Copy the listing below in full and skip every picture.

### RECORDS SHOWN
□ □ □ □ □ □ □
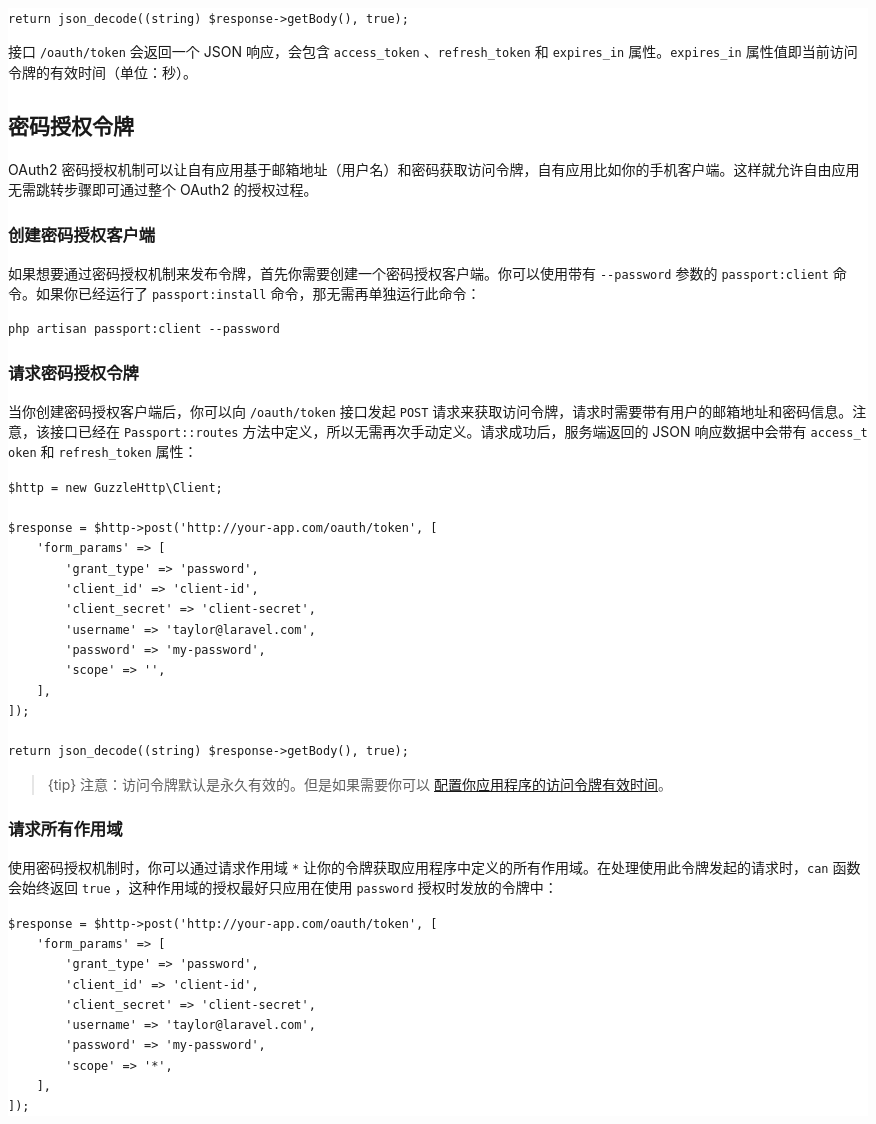     return json_decode((string) $response->getBody(), true);

接口 `/oauth/token` 会返回一个 JSON 响应，会包含 `access_token` 、`refresh_token` 和 `expires_in` 属性。`expires_in` 属性值即当前访问令牌的有效时间（单位：秒）。

<a name="password-grant-tokens"></a>
## 密码授权令牌

OAuth2 密码授权机制可以让自有应用基于邮箱地址（用户名）和密码获取访问令牌，自有应用比如你的手机客户端。这样就允许自由应用无需跳转步骤即可通过整个 OAuth2 的授权过程。

<a name="creating-a-password-grant-client"></a>
### 创建密码授权客户端

如果想要通过密码授权机制来发布令牌，首先你需要创建一个密码授权客户端。你可以使用带有 `--password` 参数的 `passport:client` 命令。如果你已经运行了 `passport:install` 命令，那无需再单独运行此命令：

    php artisan passport:client --password

<a name="requesting-password-grant-tokens"></a>
### 请求密码授权令牌

当你创建密码授权客户端后，你可以向 `/oauth/token` 接口发起 `POST` 请求来获取访问令牌，请求时需要带有用户的邮箱地址和密码信息。注意，该接口已经在 `Passport::routes` 方法中定义，所以无需再次手动定义。请求成功后，服务端返回的 JSON 响应数据中会带有 `access_token` 和 `refresh_token` 属性：

    $http = new GuzzleHttp\Client;

    $response = $http->post('http://your-app.com/oauth/token', [
        'form_params' => [
            'grant_type' => 'password',
            'client_id' => 'client-id',
            'client_secret' => 'client-secret',
            'username' => 'taylor@laravel.com',
            'password' => 'my-password',
            'scope' => '',
        ],
    ]);

    return json_decode((string) $response->getBody(), true);

> {tip} 注意：访问令牌默认是永久有效的。但是如果需要你可以 [配置你应用程序的访问令牌有效时间](#configuration)。

<a name="requesting-all-scopes"></a>
### 请求所有作用域

使用密码授权机制时，你可以通过请求作用域 `*` 让你的令牌获取应用程序中定义的所有作用域。在处理使用此令牌发起的请求时，`can` 函数会始终返回 `true` ，这种作用域的授权最好只应用在使用 `password` 授权时发放的令牌中：

    $response = $http->post('http://your-app.com/oauth/token', [
        'form_params' => [
            'grant_type' => 'password',
            'client_id' => 'client-id',
            'client_secret' => 'client-secret',
            'username' => 'taylor@laravel.com',
            'password' => 'my-password',
            'scope' => '*',
        ],
    ]);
□ □ □ □ □ □ □
### RESPONSE TO THE TASK
     return json_decode((string) $response->getBody(), true);

接口 `/oauth/token` 会返回一个 JSON 响应，会包含 `access_token` 、`refresh_token` 和 `expires_in` 属性。`expires_in` 属性值即当前访问令牌的有效时间（单位：秒）。

<a name="password-grant-tokens"></a>
## 密码授权令牌

OAuth2 密码授权机制可以让自有应用基于邮箱地址（用户名）和密码获取访问令牌，自有应用比如你的手机客户端。这样就允许自由应用无需跳转步骤即可通过整个 OAuth2 的授权过程。

<a name="creating-a-password-grant-client"></a>
### 创建密码授权客户端

如果想要通过密码授权机制来发布令牌，首先你需要创建一个密码授权客户端。你可以使用带有 `--password` 参数的 `passport:client` 命令。如果你已经运行了 `passport:install` 命令，那无需再单独运行此命令：

    php artisan passport:client --password

<a name="requesting-password-grant-tokens"></a>
### 请求密码授权令牌

当你创建密码授权客户端后，你可以向 `/oauth/token` 接口发起 `POST` 请求来获取访问令牌，请求时需要带有用户的邮箱地址和密码信息。注意，该接口已经在 `Passport::routes` 方法中定义，所以无需再次手动定义。请求成功后，服务端返回的 JSON 响应数据中会带有 `access_token` 和 `refresh_token` 属性：

    $http = new GuzzleHttp\Client;

    $response = $http->post('http://your-app.com/oauth/token', [
        'form_params' => [
            'grant_type' => 'password',
            'client_id' => 'client-id',
            'client_secret' => 'client-secret',
            'username' => 'taylor@laravel.com',
            'password' => 'my-password',
            'scope' => '',
        ],
    ]);

    return json_decode((string) $response->getBody(), true);

> {tip} 注意：访问令牌默认是永久有效的。但是如果需要你可以 [配置你应用程序的访问令牌有效时间](#configuration)。

<a name="requesting-all-scopes"></a>
### 请求所有作用域

使用密码授权机制时，你可以通过请求作用域 `*` 让你的令牌获取应用程序中定义的所有作用域。在处理使用此令牌发起的请求时，`can` 函数会始终返回 `true` ，这种作用域的授权最好只应用在使用 `password` 授权时发放的令牌中：

    $response = $http->post('http://your-app.com/oauth/token', [
        'form_params' => [
            'grant_type' => 'password',
            'client_id' => 'client-id',
            'client_secret' => 'client-secret',
            'username' => 'taylor@laravel.com',
            'password' => 'my-password',
            'scope' => '*',
        ],
    ]);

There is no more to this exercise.